Urinary symptoms are found in approximately 20% of the cases of bladder metastases, consisting in macroscopic hematuria when the lesion is protuberant, which is the most common sign in bladder metastasis due to gastric cancer. In case of diffuse involvement of the bladder wall, irritative symptoms and hydronephrosis are predominant [Citation1,Citation7].

Immunochemistry may be helpful to distinguish between primary bladder tumor or metastasis. In gastric cancer, CK7 is usually positive and CK20 is negative. The opposite profile is consistent with colorectal origin. Positive expression rates of CK7 and CK20 in intestinal type of primary gastric cancer are 63% and 32%, respectively, whereas these rates are 75 and 42% in diffuse SRC type [Citation1]. However, negative CDX2 which is frequently expressed in tumors of colorectal origin suggests rather primary bladder tumor. Its negativity in gastric cancer, is associated with bad outcome [Citation8].

As for the treatment, patients with bladder metastasis of SRC gastric cancer are candidates for chemotherapy and radiotherapy which can slow down progression of the disease in some cases and may help control of urological symptoms [Citation1]. The preferred regimens are combined chemotherapy drugs such as ECX (epirubicin, cisplatin and capecitabine), CX (cisplatin and capecitabine), EOX (epirubicin, oxaliplatin and capecitabine), IC (irinotecan and cisplatin). They have proven their superiority to the old regimen based on fluorouracil, doxorubicin and mitomycin [Citation2,Citation9]. Our patient received Zoledronic acid and EOX-based chemotherapy.

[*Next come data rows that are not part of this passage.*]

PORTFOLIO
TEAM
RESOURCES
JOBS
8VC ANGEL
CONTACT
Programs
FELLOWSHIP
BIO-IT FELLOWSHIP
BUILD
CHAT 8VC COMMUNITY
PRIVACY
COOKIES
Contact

The overall outcome reported in the literature is very poor [Citation2].

Conclusion

Bladder metastasis from a gastric tumor is a very uncommon situation. Primary gastric tumor should be searched especially when the histological exam of bladder tumor shows adenocarcinoma. It has very bad outcome.

Financial disclosure

The authors have no financial involvement with any organization or entity with a financial interest in or financial conflict with the subject matter or materials discussed in the manuscript. This includes employment, consultancies, honoraria, stock ownership or options, expert testimony, grants or patents received or pending, or royalties.

Writing disclosure

No writing assistance was utilized in the production of this manuscript.

Informed consent disclosure

The authors state that they have obtained verbal and written informed consent from the patient/patients for the inclusion of their medical and treatment history within this case report.

Competing interests disclosure

The authors have no competing interests or relevant affiliations with any organization or entity with the subject matter or materials discussed in the manuscript. This includes employment, consultancies, honoraria, stock ownership or options, expert testimony, grants or patents received or pending, or royalties.